Assign ownership for the gap between layers. The most dangerous attacks succeed because they fall between detection categories. Assign a team to own the agent integration layer. Review every SKILL.md, MCP config, and rules file before it enters the environment.

The gap that already has a name

Baer underscored the dangers of this new attack vector. “This feels very similar to early container security, but we’re still in the ‘we’ll get to it’ phase across most orgs," she said. She added that, at AWS, it took a few high-profile wake-up calls before container security became table stakes. The difference this time is speed. “There’s no build pipeline, no compilation barrier. Just content," she said.

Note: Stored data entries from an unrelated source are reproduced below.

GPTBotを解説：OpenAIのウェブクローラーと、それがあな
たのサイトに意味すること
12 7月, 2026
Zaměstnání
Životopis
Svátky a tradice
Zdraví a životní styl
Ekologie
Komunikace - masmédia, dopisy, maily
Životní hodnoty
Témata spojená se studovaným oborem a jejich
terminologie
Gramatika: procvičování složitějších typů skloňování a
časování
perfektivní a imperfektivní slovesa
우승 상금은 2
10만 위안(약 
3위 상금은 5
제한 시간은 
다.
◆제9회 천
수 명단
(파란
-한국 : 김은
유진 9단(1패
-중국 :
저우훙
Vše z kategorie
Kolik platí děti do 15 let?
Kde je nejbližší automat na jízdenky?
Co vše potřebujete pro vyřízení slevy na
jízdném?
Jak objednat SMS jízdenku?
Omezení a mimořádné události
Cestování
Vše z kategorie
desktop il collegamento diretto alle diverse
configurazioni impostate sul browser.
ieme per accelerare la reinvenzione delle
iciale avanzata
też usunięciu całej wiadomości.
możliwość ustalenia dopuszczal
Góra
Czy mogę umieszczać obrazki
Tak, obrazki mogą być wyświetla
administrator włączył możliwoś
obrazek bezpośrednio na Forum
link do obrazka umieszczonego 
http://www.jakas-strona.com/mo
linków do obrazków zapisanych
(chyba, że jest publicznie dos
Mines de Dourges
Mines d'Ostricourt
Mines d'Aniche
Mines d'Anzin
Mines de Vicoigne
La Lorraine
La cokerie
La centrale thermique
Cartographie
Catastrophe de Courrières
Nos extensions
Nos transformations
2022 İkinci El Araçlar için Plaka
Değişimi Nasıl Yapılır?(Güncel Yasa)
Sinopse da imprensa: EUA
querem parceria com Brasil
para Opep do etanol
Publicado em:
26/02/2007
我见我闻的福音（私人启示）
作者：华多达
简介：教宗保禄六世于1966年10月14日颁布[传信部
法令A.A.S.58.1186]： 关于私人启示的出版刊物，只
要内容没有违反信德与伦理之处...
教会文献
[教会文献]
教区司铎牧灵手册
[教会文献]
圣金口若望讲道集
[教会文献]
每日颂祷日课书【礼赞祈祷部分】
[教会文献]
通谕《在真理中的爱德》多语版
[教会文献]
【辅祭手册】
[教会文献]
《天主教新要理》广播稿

CLI-Anything is not the threat. It is the proof case that the agent integration layer exists, that it is growing fast, and that the attacker community has already found it. The 33,000 developers who starred the repository are telling security teams where software development is heading. Eighteen months ago, the detection category for agent-integration-layer poisoning did not exist. Cisco and Snyk shipped the first tools for it in April. The window between those two facts is closing. Security directors who have not begun inventory are already behind.